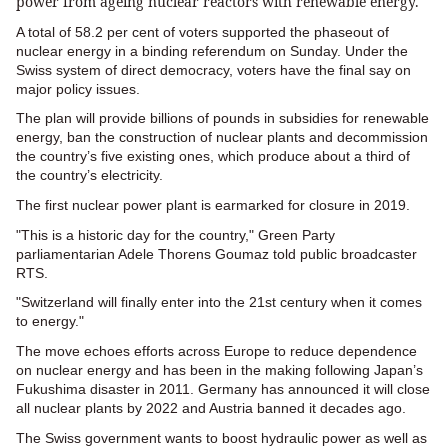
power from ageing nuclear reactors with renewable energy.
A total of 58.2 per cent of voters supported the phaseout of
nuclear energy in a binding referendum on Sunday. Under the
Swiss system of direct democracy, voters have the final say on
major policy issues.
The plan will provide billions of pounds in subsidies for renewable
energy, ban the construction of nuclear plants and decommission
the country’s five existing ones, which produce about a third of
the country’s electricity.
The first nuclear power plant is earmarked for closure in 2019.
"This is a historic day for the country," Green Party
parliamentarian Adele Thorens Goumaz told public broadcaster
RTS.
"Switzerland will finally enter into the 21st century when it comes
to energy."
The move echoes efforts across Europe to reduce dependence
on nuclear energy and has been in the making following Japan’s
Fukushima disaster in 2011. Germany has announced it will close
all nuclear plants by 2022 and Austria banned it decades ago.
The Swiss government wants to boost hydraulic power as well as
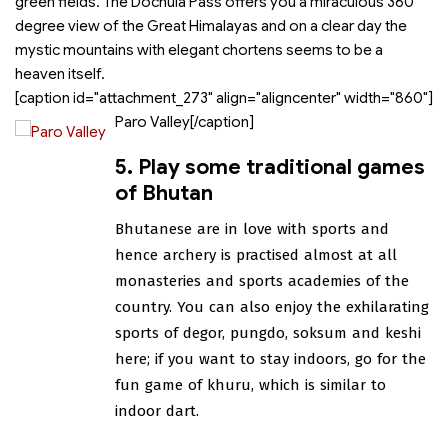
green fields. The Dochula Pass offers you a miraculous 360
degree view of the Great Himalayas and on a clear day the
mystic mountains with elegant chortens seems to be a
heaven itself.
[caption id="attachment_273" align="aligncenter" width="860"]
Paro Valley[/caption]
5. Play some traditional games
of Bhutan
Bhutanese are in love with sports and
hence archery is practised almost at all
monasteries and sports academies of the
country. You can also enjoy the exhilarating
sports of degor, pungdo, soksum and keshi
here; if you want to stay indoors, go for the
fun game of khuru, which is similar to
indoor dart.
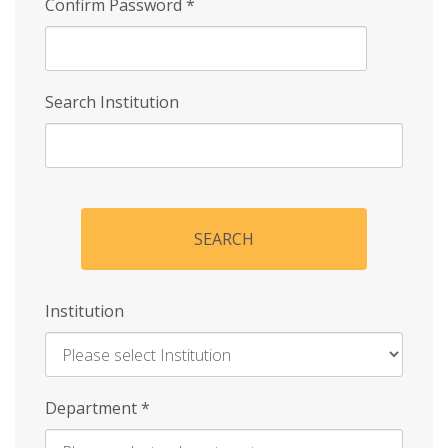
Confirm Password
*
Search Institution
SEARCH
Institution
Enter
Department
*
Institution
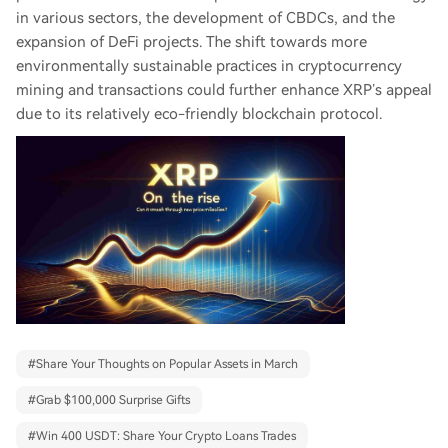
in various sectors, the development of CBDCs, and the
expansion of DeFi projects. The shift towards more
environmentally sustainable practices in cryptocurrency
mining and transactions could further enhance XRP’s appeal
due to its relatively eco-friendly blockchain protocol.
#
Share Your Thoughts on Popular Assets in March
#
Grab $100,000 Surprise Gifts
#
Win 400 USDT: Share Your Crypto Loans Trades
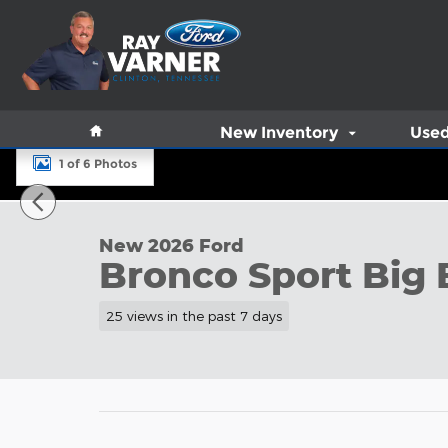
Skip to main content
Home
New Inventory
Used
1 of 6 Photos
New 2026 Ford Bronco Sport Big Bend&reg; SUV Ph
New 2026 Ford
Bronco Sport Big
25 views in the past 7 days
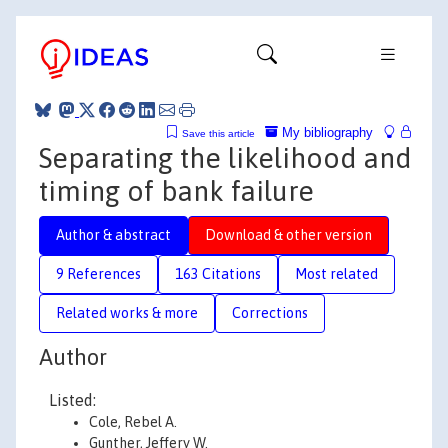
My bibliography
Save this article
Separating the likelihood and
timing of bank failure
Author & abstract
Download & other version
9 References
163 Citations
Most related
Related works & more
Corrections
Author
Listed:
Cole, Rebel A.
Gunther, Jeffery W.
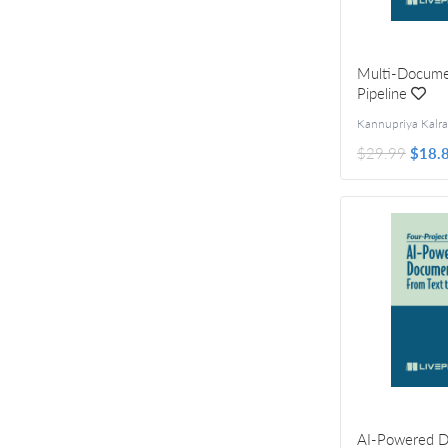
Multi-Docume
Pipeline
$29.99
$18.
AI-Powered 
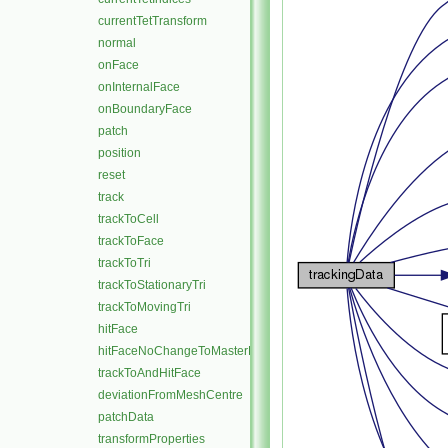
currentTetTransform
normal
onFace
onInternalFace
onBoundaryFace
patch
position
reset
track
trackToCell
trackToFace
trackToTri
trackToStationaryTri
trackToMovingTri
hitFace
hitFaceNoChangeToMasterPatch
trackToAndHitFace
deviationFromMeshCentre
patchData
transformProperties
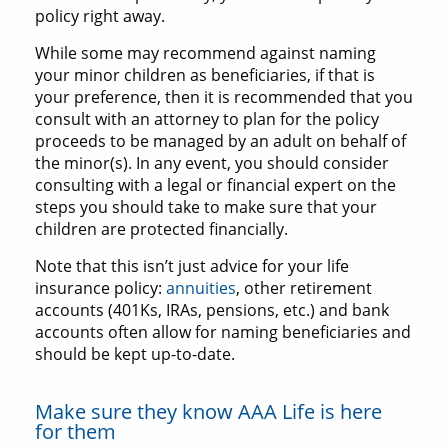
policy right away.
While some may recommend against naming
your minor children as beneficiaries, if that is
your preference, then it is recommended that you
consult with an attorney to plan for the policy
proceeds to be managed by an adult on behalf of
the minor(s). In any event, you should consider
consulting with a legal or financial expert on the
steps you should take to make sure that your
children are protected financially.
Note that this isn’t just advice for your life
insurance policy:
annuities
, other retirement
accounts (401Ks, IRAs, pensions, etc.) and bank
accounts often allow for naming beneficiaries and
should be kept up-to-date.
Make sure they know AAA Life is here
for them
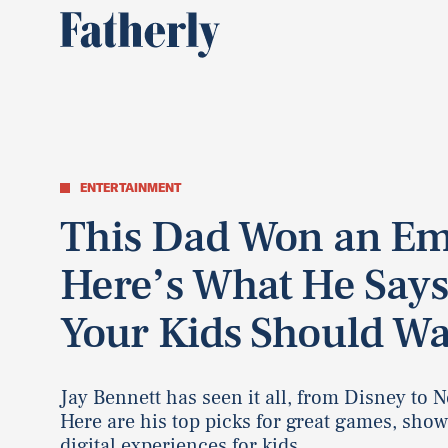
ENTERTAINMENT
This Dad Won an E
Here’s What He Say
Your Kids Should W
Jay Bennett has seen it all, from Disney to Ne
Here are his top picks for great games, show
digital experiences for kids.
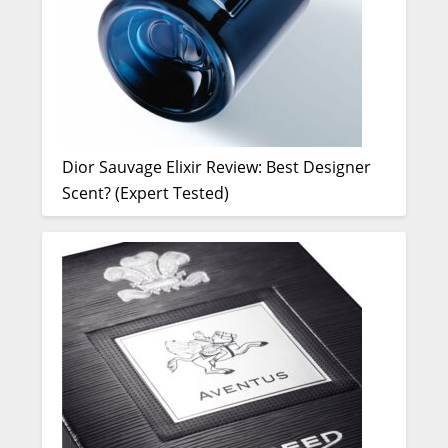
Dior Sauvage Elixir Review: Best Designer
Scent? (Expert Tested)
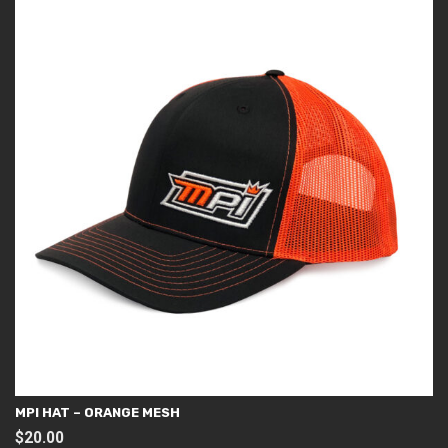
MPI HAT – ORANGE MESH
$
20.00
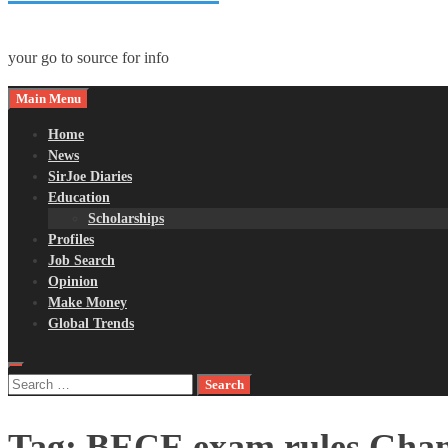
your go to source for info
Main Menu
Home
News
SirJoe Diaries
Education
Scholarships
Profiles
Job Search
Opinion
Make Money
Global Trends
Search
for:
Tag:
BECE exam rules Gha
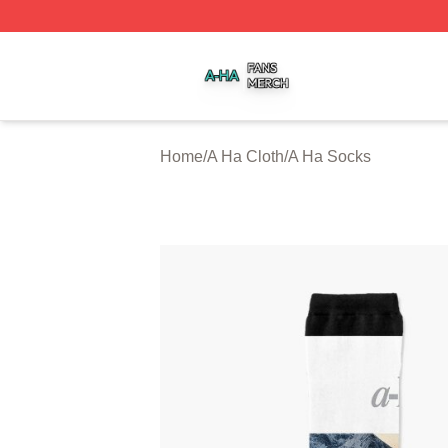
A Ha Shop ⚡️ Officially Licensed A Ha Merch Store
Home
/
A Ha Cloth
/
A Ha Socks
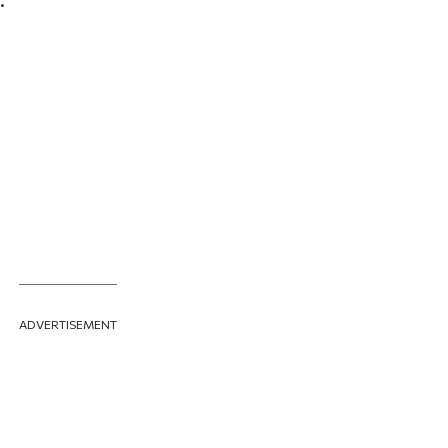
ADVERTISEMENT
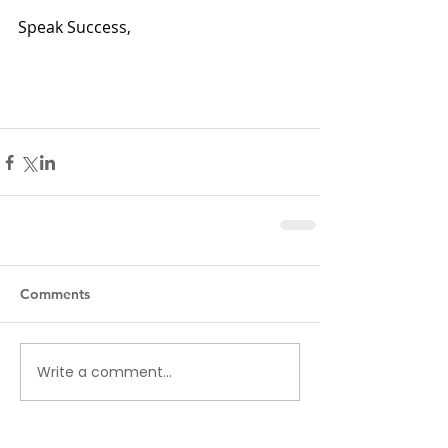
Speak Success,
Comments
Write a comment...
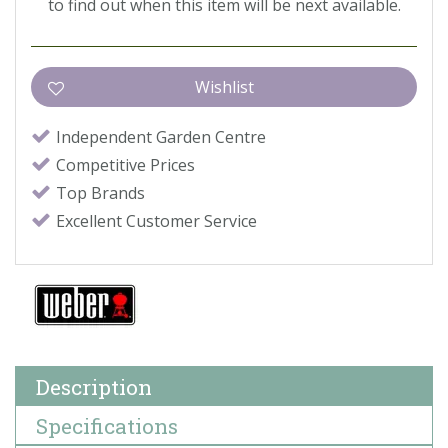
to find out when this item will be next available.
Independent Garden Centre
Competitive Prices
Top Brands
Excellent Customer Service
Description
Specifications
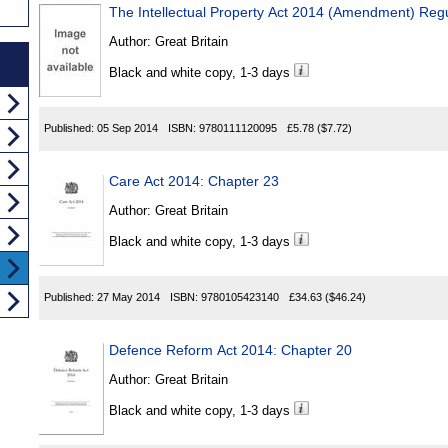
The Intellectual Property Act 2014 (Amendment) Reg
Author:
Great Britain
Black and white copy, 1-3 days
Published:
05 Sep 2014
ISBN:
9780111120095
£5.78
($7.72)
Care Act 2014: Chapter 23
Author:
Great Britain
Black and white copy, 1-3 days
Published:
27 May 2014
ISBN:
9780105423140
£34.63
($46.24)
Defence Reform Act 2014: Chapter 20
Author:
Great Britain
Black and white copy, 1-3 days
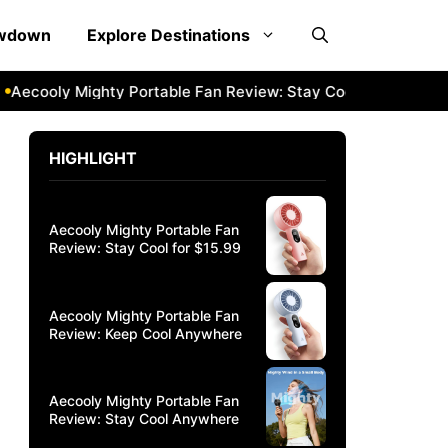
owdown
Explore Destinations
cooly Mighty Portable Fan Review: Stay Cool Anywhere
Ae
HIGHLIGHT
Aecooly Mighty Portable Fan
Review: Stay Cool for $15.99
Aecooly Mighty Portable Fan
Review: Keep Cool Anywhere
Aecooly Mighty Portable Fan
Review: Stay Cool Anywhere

----------------------------------------

| EXERCISE INSTRUCTIONS |
Pictures are to be dropped; the lines from the start of the entries above through the line with "major policy issues." are to be given again verbatim.

| SOLUTION TO THIS EXERCISE |
power from ageing nuclear reactors with renewable energy.
A total of 58.2 per cent of voters supported the phaseout of
nuclear energy in a binding referendum on Sunday. Under the
Swiss system of direct democracy, voters have the final say on
major policy issues.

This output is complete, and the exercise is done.